- [Provided passage]:
______

I have updated the function getAverageColor, idea is to find the dominant color.
I believe this gives better color options. Time is an issue, I will update in case I could find a way to make it faster.

import pandas as pd
from scipy.cluster.vq import whiten
from scipy.cluster.vq import kmeans
# import matplotlib.pyplot as plt


def getAverageColor(frame):
  r = []
  g = []
  b = []
  print("Frames")
  for row in frame:
      for temp_r, temp_g, temp_b, temp in row:
          r.append(temp_r)
          g.append(temp_g)
          b.append(temp_b)
  
  df = pd.DataFrame({'r' : r, 'g' : g, 'b' : b})
    
  df['scaled_r'] = whiten(df['r'])
  df['scaled_b'] = whiten(df['b'])
  df['scaled_g'] = whiten(df['g'])
    
  cluster_centers, _ = kmeans(df[['scaled_r', 'scaled_b', 'scaled_g']], 3)
    
  dominant_colors = []
    
  r_std, g_std, b_std = df[['r', 'g', 'b']].std()
    
  for cluster_center in cluster_centers:
      red_scaled, green_scaled, blue_scaled = cluster_center
      dominant_colors.append((red_scaled * r_std / 255, green_scaled * g_std / 255, blue_scaled * b_std / 255))
  
  print("Dominant", dominant_colors)
  return(dominant_colors[0])
  # plt.imshow([dominant_colors])
  # plt.show()
Answered By: Cryptc_Slaughtr

Image processing with lists and for loops is inefficient, slow, and error-prone in Python. try to use Numpy, or a vectorised library such as OpenCV, scikit-image, wand or PIL/Pillow.

______

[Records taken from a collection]
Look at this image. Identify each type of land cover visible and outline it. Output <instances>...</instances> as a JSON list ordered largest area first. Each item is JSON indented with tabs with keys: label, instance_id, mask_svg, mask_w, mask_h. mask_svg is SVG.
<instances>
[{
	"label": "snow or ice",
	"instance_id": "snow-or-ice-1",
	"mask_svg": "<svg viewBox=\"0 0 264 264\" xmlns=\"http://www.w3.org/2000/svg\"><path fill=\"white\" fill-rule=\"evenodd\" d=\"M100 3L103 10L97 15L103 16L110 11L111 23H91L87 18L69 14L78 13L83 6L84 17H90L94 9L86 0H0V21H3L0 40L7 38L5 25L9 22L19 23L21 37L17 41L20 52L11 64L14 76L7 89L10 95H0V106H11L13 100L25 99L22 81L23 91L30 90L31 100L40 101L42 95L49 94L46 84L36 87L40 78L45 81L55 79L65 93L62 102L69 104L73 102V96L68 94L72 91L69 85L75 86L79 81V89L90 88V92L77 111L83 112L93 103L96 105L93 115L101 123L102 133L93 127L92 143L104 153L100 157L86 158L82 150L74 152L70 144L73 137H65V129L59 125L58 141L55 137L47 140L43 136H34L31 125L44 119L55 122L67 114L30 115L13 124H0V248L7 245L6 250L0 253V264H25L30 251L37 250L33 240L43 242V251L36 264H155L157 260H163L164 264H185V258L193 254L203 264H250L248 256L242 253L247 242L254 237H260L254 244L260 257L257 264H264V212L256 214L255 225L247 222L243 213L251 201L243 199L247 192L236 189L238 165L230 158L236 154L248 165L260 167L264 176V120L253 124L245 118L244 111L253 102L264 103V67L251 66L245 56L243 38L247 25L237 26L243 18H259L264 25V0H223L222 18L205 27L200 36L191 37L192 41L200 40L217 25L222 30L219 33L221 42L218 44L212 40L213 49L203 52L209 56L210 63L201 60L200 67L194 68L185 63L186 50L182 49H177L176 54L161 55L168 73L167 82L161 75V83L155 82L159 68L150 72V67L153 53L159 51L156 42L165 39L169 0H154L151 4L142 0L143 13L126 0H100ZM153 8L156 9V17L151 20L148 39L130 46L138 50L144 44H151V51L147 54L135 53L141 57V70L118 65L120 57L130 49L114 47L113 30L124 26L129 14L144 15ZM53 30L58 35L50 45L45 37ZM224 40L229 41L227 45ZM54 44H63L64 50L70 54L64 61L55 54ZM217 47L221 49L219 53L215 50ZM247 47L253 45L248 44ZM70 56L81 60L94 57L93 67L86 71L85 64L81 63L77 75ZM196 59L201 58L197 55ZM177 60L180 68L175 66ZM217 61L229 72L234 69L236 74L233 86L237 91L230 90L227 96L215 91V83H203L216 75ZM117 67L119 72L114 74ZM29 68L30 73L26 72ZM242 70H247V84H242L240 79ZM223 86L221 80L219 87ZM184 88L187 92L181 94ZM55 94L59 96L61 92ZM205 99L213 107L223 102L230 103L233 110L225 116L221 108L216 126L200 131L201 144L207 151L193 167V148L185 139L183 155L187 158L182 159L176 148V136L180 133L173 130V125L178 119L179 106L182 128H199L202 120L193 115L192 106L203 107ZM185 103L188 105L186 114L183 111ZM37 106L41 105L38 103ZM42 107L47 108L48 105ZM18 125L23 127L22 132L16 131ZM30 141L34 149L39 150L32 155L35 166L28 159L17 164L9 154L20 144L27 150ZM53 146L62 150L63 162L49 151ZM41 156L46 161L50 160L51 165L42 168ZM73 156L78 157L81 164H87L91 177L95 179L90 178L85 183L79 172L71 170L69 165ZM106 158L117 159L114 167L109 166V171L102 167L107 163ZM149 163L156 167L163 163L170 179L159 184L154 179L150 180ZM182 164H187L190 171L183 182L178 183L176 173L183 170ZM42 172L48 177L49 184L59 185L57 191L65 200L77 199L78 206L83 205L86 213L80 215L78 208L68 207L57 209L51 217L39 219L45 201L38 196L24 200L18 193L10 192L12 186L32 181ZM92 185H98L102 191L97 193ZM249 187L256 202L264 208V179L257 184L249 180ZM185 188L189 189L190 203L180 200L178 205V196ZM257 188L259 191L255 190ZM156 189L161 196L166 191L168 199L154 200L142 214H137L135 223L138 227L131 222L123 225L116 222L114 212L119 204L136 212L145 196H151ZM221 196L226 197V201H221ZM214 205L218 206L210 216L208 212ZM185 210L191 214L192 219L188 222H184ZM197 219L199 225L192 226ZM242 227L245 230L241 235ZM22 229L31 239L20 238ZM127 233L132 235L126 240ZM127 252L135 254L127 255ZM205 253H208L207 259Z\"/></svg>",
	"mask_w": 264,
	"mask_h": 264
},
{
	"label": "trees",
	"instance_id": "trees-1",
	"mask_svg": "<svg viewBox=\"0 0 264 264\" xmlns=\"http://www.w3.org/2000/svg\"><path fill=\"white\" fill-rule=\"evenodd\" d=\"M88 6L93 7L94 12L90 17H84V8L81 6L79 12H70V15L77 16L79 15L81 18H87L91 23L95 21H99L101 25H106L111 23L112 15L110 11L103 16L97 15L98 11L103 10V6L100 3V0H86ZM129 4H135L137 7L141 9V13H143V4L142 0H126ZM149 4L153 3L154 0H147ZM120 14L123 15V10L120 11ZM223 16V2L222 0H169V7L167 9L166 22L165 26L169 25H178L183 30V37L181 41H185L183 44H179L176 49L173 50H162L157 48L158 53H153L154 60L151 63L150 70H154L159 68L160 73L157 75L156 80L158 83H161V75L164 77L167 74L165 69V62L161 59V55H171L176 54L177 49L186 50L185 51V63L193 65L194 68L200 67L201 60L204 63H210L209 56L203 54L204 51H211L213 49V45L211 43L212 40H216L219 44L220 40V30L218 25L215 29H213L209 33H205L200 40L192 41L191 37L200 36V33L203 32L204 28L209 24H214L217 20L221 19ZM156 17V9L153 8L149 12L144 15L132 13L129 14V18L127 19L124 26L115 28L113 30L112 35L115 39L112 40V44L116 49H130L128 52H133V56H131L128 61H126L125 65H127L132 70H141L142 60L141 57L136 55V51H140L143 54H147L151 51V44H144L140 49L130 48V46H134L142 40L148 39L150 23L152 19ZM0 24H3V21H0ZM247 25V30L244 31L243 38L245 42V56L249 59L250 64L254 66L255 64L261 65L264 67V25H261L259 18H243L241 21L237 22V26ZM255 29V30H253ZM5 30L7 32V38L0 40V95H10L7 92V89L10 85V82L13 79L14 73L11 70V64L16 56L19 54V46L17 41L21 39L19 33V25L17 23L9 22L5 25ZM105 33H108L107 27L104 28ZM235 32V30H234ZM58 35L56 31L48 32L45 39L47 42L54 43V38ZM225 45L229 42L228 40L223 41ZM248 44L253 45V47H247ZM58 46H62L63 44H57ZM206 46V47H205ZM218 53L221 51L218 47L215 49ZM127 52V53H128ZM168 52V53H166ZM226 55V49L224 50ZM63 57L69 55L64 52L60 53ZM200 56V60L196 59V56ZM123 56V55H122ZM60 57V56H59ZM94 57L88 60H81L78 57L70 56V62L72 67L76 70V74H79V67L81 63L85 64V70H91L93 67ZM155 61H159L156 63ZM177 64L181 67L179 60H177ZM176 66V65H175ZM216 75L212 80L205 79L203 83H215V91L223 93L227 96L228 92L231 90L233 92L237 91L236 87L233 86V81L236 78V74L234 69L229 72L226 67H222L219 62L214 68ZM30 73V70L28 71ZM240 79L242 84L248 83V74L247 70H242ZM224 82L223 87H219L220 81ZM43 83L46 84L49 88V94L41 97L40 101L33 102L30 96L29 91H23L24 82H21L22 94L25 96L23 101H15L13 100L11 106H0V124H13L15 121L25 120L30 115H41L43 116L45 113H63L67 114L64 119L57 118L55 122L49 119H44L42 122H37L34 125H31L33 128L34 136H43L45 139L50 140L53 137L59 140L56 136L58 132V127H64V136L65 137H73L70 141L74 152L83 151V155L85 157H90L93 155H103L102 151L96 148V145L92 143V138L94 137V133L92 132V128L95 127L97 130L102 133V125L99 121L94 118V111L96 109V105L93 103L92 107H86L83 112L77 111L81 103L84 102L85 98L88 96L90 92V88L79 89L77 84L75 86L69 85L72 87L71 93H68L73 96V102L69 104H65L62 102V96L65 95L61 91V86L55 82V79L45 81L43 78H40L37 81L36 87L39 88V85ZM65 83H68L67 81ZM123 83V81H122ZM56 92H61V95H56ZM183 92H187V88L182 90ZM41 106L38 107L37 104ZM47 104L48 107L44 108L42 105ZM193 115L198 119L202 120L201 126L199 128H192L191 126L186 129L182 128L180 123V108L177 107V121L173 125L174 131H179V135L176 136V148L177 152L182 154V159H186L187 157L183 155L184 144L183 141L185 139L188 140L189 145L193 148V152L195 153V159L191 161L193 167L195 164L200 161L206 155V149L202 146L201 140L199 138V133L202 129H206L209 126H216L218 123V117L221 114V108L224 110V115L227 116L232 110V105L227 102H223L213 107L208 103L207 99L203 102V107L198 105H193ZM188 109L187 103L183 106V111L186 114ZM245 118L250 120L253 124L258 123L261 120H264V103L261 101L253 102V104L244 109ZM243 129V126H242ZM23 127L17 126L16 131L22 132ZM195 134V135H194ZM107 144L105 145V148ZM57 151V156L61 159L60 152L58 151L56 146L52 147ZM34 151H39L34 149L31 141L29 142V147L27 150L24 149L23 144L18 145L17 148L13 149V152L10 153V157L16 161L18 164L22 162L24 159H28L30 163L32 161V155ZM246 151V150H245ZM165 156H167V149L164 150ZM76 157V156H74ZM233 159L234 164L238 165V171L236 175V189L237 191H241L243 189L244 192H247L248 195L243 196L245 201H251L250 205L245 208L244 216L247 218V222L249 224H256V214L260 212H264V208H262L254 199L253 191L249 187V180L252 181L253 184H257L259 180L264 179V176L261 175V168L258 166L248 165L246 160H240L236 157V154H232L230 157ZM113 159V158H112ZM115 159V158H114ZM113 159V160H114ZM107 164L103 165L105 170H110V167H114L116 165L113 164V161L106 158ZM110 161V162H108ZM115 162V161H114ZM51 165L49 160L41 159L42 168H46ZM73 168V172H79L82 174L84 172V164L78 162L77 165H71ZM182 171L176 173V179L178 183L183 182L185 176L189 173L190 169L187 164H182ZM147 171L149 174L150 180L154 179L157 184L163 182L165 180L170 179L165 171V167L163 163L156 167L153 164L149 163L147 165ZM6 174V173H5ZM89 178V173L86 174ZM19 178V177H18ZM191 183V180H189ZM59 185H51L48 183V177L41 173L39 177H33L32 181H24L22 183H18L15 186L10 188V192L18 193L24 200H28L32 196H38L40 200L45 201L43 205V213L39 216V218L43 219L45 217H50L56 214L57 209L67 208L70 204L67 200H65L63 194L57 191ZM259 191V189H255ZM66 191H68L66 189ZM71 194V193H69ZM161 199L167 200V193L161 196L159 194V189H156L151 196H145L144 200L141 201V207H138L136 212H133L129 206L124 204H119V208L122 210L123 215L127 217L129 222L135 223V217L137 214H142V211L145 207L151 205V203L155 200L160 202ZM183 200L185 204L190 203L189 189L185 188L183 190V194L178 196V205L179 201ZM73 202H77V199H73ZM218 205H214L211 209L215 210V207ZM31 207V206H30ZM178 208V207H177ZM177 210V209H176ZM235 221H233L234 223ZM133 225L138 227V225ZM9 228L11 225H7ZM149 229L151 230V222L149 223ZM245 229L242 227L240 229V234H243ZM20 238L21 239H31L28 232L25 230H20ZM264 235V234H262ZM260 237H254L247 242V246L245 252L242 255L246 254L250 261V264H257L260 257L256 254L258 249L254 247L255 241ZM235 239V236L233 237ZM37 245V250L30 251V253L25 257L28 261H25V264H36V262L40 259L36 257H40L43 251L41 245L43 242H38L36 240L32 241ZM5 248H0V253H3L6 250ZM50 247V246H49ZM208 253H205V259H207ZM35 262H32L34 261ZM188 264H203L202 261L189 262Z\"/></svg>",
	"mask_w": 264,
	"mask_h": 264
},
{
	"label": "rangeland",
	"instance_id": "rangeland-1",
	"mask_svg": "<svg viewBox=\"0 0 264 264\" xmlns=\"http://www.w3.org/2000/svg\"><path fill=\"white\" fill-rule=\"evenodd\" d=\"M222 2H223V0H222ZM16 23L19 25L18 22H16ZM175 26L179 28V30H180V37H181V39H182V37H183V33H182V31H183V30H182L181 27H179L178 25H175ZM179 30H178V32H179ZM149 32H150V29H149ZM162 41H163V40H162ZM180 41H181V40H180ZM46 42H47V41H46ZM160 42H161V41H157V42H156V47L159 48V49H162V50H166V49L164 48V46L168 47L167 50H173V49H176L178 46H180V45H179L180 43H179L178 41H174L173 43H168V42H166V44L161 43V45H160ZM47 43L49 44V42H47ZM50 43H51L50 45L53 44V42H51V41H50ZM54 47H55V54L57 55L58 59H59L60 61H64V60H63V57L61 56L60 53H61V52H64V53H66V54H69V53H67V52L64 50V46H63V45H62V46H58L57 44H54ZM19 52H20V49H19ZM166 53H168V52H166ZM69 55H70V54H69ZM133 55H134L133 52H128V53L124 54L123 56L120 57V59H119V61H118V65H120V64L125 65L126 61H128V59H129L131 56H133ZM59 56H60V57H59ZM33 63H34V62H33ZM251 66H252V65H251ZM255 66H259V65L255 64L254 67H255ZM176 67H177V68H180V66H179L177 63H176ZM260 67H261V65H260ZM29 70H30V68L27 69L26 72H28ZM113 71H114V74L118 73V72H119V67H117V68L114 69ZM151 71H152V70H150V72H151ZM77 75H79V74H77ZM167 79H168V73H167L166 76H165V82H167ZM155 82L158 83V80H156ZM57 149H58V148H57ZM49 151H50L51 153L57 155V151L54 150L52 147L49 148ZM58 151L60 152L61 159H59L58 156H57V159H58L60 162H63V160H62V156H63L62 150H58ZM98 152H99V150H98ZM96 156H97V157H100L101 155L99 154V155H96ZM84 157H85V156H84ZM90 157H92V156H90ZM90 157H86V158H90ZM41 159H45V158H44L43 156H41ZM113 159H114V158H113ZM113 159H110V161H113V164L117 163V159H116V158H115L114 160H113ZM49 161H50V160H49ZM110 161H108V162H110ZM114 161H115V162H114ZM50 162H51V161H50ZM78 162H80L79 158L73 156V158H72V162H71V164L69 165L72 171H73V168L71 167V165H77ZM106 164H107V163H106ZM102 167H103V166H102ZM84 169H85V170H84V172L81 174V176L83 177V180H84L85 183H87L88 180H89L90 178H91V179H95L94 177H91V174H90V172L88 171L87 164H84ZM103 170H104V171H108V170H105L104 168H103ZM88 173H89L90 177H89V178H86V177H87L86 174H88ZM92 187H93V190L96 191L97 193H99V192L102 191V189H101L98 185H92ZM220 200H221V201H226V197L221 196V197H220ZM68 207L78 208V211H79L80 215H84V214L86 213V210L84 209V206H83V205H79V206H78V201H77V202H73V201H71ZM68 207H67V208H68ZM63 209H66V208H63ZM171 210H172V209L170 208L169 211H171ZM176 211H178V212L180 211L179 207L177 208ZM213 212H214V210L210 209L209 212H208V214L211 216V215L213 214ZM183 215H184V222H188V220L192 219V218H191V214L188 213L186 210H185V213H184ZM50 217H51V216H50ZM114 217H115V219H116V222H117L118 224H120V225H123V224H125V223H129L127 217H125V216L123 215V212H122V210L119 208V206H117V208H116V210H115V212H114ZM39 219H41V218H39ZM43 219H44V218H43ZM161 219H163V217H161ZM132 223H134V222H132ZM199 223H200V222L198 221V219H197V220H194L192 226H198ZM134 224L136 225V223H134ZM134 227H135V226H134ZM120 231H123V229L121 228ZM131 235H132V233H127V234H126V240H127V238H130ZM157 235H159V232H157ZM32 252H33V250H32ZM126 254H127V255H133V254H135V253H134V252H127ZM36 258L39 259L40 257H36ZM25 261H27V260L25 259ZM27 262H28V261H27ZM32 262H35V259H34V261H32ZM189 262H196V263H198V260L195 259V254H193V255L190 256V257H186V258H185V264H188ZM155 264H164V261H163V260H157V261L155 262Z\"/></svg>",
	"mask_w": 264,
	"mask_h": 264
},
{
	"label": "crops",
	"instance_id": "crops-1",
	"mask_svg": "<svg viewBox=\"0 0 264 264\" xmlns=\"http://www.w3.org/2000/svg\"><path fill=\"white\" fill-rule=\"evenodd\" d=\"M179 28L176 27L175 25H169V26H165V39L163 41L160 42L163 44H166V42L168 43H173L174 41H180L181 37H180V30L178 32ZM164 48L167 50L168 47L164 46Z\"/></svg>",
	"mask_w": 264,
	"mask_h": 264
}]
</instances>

______

- [Task goal]: Write out the part of the text on finding a frame's dominant color that opens with the words containing "for cluster_center in" and closes with "# plt.imshow([dominant_colors])", replacing "dominant_colors" with "main_colors" throughout. You won't need the records for this.

- [Task output]:
for cluster_center in cluster_centers:
      red_scaled, green_scaled, blue_scaled = cluster_center
      main_colors.append((red_scaled * r_std / 255, green_scaled * g_std / 255, blue_scaled * b_std / 255))
  
  print("Dominant", main_colors)
  return(main_colors[0])
  # plt.imshow([main_colors])